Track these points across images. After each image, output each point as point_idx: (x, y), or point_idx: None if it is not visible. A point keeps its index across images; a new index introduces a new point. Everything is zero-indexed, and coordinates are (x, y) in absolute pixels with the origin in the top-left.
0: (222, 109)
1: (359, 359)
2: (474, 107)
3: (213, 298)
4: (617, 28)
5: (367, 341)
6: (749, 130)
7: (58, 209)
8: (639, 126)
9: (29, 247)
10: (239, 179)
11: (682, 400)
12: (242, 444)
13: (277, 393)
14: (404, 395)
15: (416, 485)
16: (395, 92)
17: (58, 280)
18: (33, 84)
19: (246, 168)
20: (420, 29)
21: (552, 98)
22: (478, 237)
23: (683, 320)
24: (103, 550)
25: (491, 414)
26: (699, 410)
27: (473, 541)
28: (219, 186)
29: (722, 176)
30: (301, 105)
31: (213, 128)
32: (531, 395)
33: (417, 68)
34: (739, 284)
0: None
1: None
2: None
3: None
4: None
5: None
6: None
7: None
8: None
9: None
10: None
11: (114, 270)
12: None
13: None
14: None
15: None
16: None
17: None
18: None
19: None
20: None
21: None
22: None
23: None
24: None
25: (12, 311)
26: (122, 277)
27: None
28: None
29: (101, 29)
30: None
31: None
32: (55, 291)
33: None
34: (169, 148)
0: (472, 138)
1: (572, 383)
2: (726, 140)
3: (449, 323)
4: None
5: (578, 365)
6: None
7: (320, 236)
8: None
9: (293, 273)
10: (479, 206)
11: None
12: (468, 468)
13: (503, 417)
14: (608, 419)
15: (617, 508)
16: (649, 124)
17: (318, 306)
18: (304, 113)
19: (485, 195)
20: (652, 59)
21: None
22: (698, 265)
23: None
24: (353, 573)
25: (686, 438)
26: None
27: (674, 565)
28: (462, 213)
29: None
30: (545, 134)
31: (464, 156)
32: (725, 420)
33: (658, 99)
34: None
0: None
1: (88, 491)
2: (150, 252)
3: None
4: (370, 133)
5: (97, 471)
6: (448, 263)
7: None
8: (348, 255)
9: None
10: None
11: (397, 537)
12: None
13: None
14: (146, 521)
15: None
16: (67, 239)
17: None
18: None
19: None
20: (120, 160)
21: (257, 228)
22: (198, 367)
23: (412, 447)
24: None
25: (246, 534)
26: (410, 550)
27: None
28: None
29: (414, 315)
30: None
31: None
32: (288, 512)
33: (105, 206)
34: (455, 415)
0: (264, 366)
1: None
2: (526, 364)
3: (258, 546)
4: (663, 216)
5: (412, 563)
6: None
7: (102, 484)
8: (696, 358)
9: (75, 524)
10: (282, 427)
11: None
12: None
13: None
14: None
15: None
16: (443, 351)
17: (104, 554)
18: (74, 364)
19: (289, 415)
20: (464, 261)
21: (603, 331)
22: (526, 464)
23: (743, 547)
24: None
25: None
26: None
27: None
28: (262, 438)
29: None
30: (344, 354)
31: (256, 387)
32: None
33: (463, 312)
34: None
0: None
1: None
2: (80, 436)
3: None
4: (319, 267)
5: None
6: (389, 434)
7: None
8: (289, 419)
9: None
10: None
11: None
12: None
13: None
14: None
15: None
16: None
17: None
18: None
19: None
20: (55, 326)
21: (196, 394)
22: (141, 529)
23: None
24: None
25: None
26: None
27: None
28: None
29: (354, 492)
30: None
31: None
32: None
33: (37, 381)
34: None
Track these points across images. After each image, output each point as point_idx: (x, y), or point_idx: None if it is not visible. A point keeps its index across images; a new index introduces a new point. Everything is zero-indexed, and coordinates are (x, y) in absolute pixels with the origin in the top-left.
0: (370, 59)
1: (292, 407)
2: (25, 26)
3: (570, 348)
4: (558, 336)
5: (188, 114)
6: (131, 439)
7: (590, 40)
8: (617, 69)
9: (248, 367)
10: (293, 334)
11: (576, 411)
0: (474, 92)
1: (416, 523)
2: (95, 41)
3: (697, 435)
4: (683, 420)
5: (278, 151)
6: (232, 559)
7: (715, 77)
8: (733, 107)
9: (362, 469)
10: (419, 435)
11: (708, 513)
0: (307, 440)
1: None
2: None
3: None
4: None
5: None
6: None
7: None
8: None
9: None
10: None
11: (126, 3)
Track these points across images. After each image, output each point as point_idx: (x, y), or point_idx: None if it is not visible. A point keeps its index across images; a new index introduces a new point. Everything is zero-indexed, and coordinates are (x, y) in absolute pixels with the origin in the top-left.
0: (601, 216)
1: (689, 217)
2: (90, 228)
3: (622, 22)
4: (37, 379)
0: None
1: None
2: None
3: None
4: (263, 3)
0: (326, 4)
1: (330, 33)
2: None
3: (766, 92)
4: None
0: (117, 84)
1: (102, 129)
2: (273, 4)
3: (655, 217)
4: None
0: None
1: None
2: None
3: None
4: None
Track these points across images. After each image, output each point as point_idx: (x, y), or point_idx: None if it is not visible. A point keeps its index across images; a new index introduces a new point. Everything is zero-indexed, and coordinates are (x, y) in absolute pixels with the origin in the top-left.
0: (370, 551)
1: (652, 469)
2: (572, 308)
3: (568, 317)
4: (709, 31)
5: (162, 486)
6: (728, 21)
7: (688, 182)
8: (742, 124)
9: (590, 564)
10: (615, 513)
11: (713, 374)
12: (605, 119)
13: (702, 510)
++++++
#### Your objective
Quote all of the rows above verbatim, from the first to the last.

#### Answer to this problem
Track these points across images. After each image, output each point as point_idx: (x, y), or point_idx: None if it is not visible. A point keeps its index across images; a new index introduces a new point. Everything is zero-indexed, and coordinates are (x, y) in absolute pixels with the origin in the top-left.
0: (222, 109)
1: (359, 359)
2: (474, 107)
3: (213, 298)
4: (617, 28)
5: (367, 341)
6: (749, 130)
7: (58, 209)
8: (639, 126)
9: (29, 247)
10: (239, 179)
11: (682, 400)
12: (242, 444)
13: (277, 393)
14: (404, 395)
15: (416, 485)
16: (395, 92)
17: (58, 280)
18: (33, 84)
19: (246, 168)
20: (420, 29)
21: (552, 98)
22: (478, 237)
23: (683, 320)
24: (103, 550)
25: (491, 414)
26: (699, 410)
27: (473, 541)
28: (219, 186)
29: (722, 176)
30: (301, 105)
31: (213, 128)
32: (531, 395)
33: (417, 68)
34: (739, 284)
0: None
1: None
2: None
3: None
4: None
5: None
6: None
7: None
8: None
9: None
10: None
11: (114, 270)
12: None
13: None
14: None
15: None
16: None
17: None
18: None
19: None
20: None
21: None
22: None
23: None
24: None
25: (12, 311)
26: (122, 277)
27: None
28: None
29: (101, 29)
30: None
31: None
32: (55, 291)
33: None
34: (169, 148)
0: (472, 138)
1: (572, 383)
2: (726, 140)
3: (449, 323)
4: None
5: (578, 365)
6: None
7: (320, 236)
8: None
9: (293, 273)
10: (479, 206)
11: None
12: (468, 468)
13: (503, 417)
14: (608, 419)
15: (617, 508)
16: (649, 124)
17: (318, 306)
18: (304, 113)
19: (485, 195)
20: (652, 59)
21: None
22: (698, 265)
23: None
24: (353, 573)
25: (686, 438)
26: None
27: (674, 565)
28: (462, 213)
29: None
30: (545, 134)
31: (464, 156)
32: (725, 420)
33: (658, 99)
34: None
0: None
1: (88, 491)
2: (150, 252)
3: None
4: (370, 133)
5: (97, 471)
6: (448, 263)
7: None
8: (348, 255)
9: None
10: None
11: (397, 537)
12: None
13: None
14: (146, 521)
15: None
16: (67, 239)
17: None
18: None
19: None
20: (120, 160)
21: (257, 228)
22: (198, 367)
23: (412, 447)
24: None
25: (246, 534)
26: (410, 550)
27: None
28: None
29: (414, 315)
30: None
31: None
32: (288, 512)
33: (105, 206)
34: (455, 415)
0: (264, 366)
1: None
2: (526, 364)
3: (258, 546)
4: (663, 216)
5: (412, 563)
6: None
7: (102, 484)
8: (696, 358)
9: (75, 524)
10: (282, 427)
11: None
12: None
13: None
14: None
15: None
16: (443, 351)
17: (104, 554)
18: (74, 364)
19: (289, 415)
20: (464, 261)
21: (603, 331)
22: (526, 464)
23: (743, 547)
24: None
25: None
26: None
27: None
28: (262, 438)
29: None
30: (344, 354)
31: (256, 387)
32: None
33: (463, 312)
34: None
0: None
1: None
2: (80, 436)
3: None
4: (319, 267)
5: None
6: (389, 434)
7: None
8: (289, 419)
9: None
10: None
11: None
12: None
13: None
14: None
15: None
16: None
17: None
18: None
19: None
20: (55, 326)
21: (196, 394)
22: (141, 529)
23: None
24: None
25: None
26: None
27: None
28: None
29: (354, 492)
30: None
31: None
32: None
33: (37, 381)
34: None
Track these points across images. After each image, output each point as point_idx: (x, y), or point_idx: None if it is not visible. A point keeps its index across images; a new index introduces a new point. Everything is zero-indexed, and coordinates are (x, y) in absolute pixels with the origin in the top-left.
0: (370, 59)
1: (292, 407)
2: (25, 26)
3: (570, 348)
4: (558, 336)
5: (188, 114)
6: (131, 439)
7: (590, 40)
8: (617, 69)
9: (248, 367)
10: (293, 334)
11: (576, 411)
0: (474, 92)
1: (416, 523)
2: (95, 41)
3: (697, 435)
4: (683, 420)
5: (278, 151)
6: (232, 559)
7: (715, 77)
8: (733, 107)
9: (362, 469)
10: (419, 435)
11: (708, 513)
0: (307, 440)
1: None
2: None
3: None
4: None
5: None
6: None
7: None
8: None
9: None
10: None
11: (126, 3)
Track these points across images. After each image, output each point as point_idx: (x, y), or point_idx: None if it is not visible. A point keeps its index across images; a new index introduces a new point. Everything is zero-indexed, and coordinates are (x, y) in absolute pixels with the origin in the top-left.
0: (601, 216)
1: (689, 217)
2: (90, 228)
3: (622, 22)
4: (37, 379)
0: None
1: None
2: None
3: None
4: (263, 3)
0: (326, 4)
1: (330, 33)
2: None
3: (766, 92)
4: None
0: (117, 84)
1: (102, 129)
2: (273, 4)
3: (655, 217)
4: None
0: None
1: None
2: None
3: None
4: None
Track these points across images. After each image, output each point as point_idx: (x, y), or point_idx: None if it is not visible. A point keeps its index across images; a new index introduces a new point. Everything is zero-indexed, and coordinates are (x, y) in absolute pixels with the origin in the top-left.
0: (370, 551)
1: (652, 469)
2: (572, 308)
3: (568, 317)
4: (709, 31)
5: (162, 486)
6: (728, 21)
7: (688, 182)
8: (742, 124)
9: (590, 564)
10: (615, 513)
11: (713, 374)
12: (605, 119)
13: (702, 510)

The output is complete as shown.